Die Cognesys GmbH aus Aachen entwickelt Lösungen für sprach- und textbasierte Anwendungen mit Schwerpunkt auf den Dienstleistungssektor in verschiedenen Branchen. Das Besondere an Cognesys semantischem Verfahren ist, dass das System nicht wie üblich nach Keywords sucht, sondern auch den Zusammenhang und den Sinn des Gesagten oder Geschriebenen versteht und darauf reagieren kann. Dadurch werden Kundenanfragen automatisch interpretiert und weiterverarbeitet. Vorteil: drastisch verkürzte Bearbeitungszeiten und weniger Kosten.

Lunovu aus Herzogenrath entwickelt und fertigt Laser-Maschinensysteme für Forschung und Industrie. Ein 2018 zur Marktreife gebrachtes System ermöglicht es, 3D-Strukturen aus Metall direkt auf Bauteile „aufzudrucken“. Neu ist dabei der Einsatz von Laser-Scan-Systemen, die Bauteilgeometrien erfassen und digitalisieren. Vorteil: Der Anwender kann auf Basis der digitalisierten Modelle mit wenigen Mausklicks 3D-Strukturen definieren, für die das System automatisch alle erforderlichen Werkzeugbahnen berechnet und ausführt.

Seit 1999 ist die Dialego AG aus Aachen in der Online-Forschung tätig und hilft Unternehmen Kunden zu beteiligen, um mehr Markterfolg zu erzielen. Zu den Software-Innovationen gehört die Dialego BrandSculpture. Diese zeichnet ein ganzheitliches Abbild des Beziehungsgeflechts zwischen Konsumenten auf der einen und Marken oder Produkten auf der anderen Seite.
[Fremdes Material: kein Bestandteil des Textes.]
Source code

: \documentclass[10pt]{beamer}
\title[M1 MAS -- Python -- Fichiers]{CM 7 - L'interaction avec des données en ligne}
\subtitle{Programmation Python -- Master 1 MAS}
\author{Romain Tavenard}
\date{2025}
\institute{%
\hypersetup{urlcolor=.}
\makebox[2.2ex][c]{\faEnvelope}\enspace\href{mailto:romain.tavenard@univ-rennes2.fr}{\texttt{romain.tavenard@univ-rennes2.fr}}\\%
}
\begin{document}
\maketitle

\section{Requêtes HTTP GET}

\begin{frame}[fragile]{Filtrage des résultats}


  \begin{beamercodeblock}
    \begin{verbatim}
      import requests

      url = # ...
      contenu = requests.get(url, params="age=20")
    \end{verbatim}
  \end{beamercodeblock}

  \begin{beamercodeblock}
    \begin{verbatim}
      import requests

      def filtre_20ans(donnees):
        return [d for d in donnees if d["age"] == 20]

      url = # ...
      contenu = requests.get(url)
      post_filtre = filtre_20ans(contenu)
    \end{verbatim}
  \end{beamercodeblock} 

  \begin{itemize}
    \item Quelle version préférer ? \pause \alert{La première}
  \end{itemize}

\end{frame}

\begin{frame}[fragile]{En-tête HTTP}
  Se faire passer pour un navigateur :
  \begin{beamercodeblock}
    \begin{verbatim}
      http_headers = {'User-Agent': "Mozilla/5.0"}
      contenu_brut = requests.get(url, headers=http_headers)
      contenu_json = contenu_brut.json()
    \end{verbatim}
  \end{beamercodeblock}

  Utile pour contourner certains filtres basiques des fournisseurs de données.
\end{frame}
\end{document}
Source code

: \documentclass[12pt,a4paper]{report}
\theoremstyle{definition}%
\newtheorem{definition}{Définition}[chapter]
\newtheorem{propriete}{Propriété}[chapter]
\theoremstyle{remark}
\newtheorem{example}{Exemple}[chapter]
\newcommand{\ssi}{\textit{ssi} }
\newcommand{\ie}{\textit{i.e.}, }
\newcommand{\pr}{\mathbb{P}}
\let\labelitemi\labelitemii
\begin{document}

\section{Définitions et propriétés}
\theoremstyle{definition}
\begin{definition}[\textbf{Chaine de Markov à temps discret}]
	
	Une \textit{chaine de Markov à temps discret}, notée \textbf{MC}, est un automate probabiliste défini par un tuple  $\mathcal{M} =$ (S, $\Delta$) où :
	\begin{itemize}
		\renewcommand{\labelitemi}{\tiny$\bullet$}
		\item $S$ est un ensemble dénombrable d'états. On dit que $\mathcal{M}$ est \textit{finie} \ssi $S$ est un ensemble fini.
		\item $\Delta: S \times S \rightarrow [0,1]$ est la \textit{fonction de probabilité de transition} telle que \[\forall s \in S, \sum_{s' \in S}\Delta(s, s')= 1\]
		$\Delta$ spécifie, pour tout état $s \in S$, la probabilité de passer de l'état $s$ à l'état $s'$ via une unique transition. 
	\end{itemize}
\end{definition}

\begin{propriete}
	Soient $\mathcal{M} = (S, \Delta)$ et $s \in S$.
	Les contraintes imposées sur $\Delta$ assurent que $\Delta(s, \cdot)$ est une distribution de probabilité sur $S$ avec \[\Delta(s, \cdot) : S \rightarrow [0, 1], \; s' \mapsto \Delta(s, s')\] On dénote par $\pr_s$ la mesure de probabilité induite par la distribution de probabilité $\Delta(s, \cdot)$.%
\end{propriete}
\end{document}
Vorteil: Das Tool macht plastisch sichtbar, wo eine Marke im Marktsegment steht.

Das Aachener Biotech-Unternehmen PL BioScience nutzt das breite Potenzial humaner Blutplättchen, welche es durch einen Recyclingprozess weiterverarbeitet: Das Spin-Off der RWTH Aachen verwertet ungenutzte Blutkonserven und produziert hieraus ein neuartiges, hocheffizientes Medium zur Zellkultivierung. Vorteil: Es kann das bisher genutzte Fetale Kälberserum ersetzen, ist dabei aber weniger anfällig und praktischer in der Handhabung.
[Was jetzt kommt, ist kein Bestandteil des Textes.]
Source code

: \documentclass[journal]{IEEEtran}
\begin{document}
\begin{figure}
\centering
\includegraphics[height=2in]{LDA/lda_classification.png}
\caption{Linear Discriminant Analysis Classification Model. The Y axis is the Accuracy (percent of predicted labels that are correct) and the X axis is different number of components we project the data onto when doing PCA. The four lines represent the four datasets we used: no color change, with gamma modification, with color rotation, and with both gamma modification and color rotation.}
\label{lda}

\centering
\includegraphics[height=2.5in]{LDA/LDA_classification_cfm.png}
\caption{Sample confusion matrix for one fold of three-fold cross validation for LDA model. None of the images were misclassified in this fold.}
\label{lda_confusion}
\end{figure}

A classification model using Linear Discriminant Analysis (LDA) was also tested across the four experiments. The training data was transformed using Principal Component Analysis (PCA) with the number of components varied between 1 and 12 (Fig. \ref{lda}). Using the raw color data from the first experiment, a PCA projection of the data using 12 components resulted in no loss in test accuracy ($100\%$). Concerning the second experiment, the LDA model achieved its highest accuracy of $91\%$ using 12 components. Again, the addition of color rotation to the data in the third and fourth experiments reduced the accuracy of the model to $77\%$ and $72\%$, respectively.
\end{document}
Im Vorfeld hatten die AGIT und die Wirtschaftsförderer in der Region, die Kammern und Hochschulen, das Forschungszentrum Jülich und die Vereinigten Unternehmerverbände  zahlreiche Firmen für den Innovations-Wettbewerb nominiert. Die fünf ausgewählten Kandidaten werden am 6. Juni bei einer Festveranstaltung im Krönungssaal des Aachener Rathauses präsentiert. Und erst dann wird bekanntgegeben, wer den Preis aus der Hand des nordrhein-westfälischen Wirtschaftsministers Andreas Pinkwart (FDP) erhält.